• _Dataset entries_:
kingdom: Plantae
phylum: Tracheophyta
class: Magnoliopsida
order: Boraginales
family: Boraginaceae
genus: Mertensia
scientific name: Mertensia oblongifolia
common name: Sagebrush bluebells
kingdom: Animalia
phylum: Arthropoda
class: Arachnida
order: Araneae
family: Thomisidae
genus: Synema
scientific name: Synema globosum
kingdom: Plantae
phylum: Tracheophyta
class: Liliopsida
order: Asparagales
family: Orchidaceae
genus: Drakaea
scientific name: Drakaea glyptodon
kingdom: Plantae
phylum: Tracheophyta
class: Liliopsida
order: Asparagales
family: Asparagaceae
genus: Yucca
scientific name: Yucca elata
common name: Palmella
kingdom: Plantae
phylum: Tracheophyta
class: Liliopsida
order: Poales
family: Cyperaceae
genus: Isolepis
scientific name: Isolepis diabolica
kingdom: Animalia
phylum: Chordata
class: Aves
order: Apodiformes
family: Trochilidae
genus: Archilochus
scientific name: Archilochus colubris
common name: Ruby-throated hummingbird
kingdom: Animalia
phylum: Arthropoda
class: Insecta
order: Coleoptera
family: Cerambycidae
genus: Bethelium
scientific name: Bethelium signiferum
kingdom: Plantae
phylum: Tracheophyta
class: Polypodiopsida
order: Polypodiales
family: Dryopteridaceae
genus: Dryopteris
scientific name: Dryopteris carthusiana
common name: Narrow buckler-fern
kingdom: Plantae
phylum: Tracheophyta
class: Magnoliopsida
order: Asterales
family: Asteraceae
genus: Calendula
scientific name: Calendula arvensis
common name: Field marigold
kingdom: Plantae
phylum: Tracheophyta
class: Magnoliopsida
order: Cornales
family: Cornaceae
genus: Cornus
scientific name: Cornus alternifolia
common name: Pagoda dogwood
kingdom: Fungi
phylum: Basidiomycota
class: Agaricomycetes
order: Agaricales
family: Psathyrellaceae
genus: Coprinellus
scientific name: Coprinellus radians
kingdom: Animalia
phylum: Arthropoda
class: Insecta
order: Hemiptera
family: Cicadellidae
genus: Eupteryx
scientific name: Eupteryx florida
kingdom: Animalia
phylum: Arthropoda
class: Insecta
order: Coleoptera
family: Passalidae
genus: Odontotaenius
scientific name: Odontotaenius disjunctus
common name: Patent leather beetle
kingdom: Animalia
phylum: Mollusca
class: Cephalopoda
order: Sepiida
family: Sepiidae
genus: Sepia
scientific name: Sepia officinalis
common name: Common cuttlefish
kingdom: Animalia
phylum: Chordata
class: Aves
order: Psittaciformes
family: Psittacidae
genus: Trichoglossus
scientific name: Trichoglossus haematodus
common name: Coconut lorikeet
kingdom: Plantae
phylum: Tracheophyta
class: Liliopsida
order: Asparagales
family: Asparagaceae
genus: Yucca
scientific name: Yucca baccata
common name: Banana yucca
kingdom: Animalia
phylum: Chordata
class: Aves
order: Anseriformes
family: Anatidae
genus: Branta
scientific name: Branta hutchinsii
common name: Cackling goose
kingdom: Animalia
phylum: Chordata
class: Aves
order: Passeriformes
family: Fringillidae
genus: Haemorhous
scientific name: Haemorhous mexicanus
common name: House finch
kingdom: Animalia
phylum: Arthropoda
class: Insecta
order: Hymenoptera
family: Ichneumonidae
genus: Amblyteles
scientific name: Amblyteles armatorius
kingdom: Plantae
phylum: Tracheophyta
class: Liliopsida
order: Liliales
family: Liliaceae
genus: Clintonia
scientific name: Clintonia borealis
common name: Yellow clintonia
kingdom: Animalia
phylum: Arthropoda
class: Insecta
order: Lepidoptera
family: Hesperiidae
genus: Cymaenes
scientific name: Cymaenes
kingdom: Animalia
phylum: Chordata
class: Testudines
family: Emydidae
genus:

• _Short task_: Extract every line of the listing above and reproduce each one unchanged, in its original order.

• _Reply to the task_:
kingdom: Plantae
phylum: Tracheophyta
class: Magnoliopsida
order: Boraginales
family: Boraginaceae
genus: Mertensia
scientific name: Mertensia oblongifolia
common name: Sagebrush bluebells
kingdom: Animalia
phylum: Arthropoda
class: Arachnida
order: Araneae
family: Thomisidae
genus: Synema
scientific name: Synema globosum
kingdom: Plantae
phylum: Tracheophyta
class: Liliopsida
order: Asparagales
family: Orchidaceae
genus: Drakaea
scientific name: Drakaea glyptodon
kingdom: Plantae
phylum: Tracheophyta
class: Liliopsida
order: Asparagales
family: Asparagaceae
genus: Yucca
scientific name: Yucca elata
common name: Palmella
kingdom: Plantae
phylum: Tracheophyta
class: Liliopsida
order: Poales
family: Cyperaceae
genus: Isolepis
scientific name: Isolepis diabolica
kingdom: Animalia
phylum: Chordata
class: Aves
order: Apodiformes
family: Trochilidae
genus: Archilochus
scientific name: Archilochus colubris
common name: Ruby-throated hummingbird
kingdom: Animalia
phylum: Arthropoda
class: Insecta
order: Coleoptera
family: Cerambycidae
genus: Bethelium
scientific name: Bethelium signiferum
kingdom: Plantae
phylum: Tracheophyta
class: Polypodiopsida
order: Polypodiales
family: Dryopteridaceae
genus: Dryopteris
scientific name: Dryopteris carthusiana
common name: Narrow buckler-fern
kingdom: Plantae
phylum: Tracheophyta
class: Magnoliopsida
order: Asterales
family: Asteraceae
genus: Calendula
scientific name: Calendula arvensis
common name: Field marigold
kingdom: Plantae
phylum: Tracheophyta
class: Magnoliopsida
order: Cornales
family: Cornaceae
genus: Cornus
scientific name: Cornus alternifolia
common name: Pagoda dogwood
kingdom: Fungi
phylum: Basidiomycota
class: Agaricomycetes
order: Agaricales
family: Psathyrellaceae
genus: Coprinellus
scientific name: Coprinellus radians
kingdom: Animalia
phylum: Arthropoda
class: Insecta
order: Hemiptera
family: Cicadellidae
genus: Eupteryx
scientific name: Eupteryx florida
kingdom: Animalia
phylum: Arthropoda
class: Insecta
order: Coleoptera
family: Passalidae
genus: Odontotaenius
scientific name: Odontotaenius disjunctus
common name: Patent leather beetle
kingdom: Animalia
phylum: Mollusca
class: Cephalopoda
order: Sepiida
family: Sepiidae
genus: Sepia
scientific name: Sepia officinalis
common name: Common cuttlefish
kingdom: Animalia
phylum: Chordata
class: Aves
order: Psittaciformes
family: Psittacidae
genus: Trichoglossus
scientific name: Trichoglossus haematodus
common name: Coconut lorikeet
kingdom: Plantae
phylum: Tracheophyta
class: Liliopsida
order: Asparagales
family: Asparagaceae
genus: Yucca
scientific name: Yucca baccata
common name: Banana yucca
kingdom: Animalia
phylum: Chordata
class: Aves
order: Anseriformes
family: Anatidae
genus: Branta
scientific name: Branta hutchinsii
common name: Cackling goose
kingdom: Animalia
phylum: Chordata
class: Aves
order: Passeriformes
family: Fringillidae
genus: Haemorhous
scientific name: Haemorhous mexicanus
common name: House finch
kingdom: Animalia
phylum: Arthropoda
class: Insecta
order: Hymenoptera
family: Ichneumonidae
genus: Amblyteles
scientific name: Amblyteles armatorius
kingdom: Plantae
phylum: Tracheophyta
class: Liliopsida
order: Liliales
family: Liliaceae
genus: Clintonia
scientific name: Clintonia borealis
common name: Yellow clintonia
kingdom: Animalia
phylum: Arthropoda
class: Insecta
order: Lepidoptera
family: Hesperiidae
genus: Cymaenes
scientific name: Cymaenes
kingdom: Animalia
phylum: Chordata
class: Testudines
family: Emydidae
genus:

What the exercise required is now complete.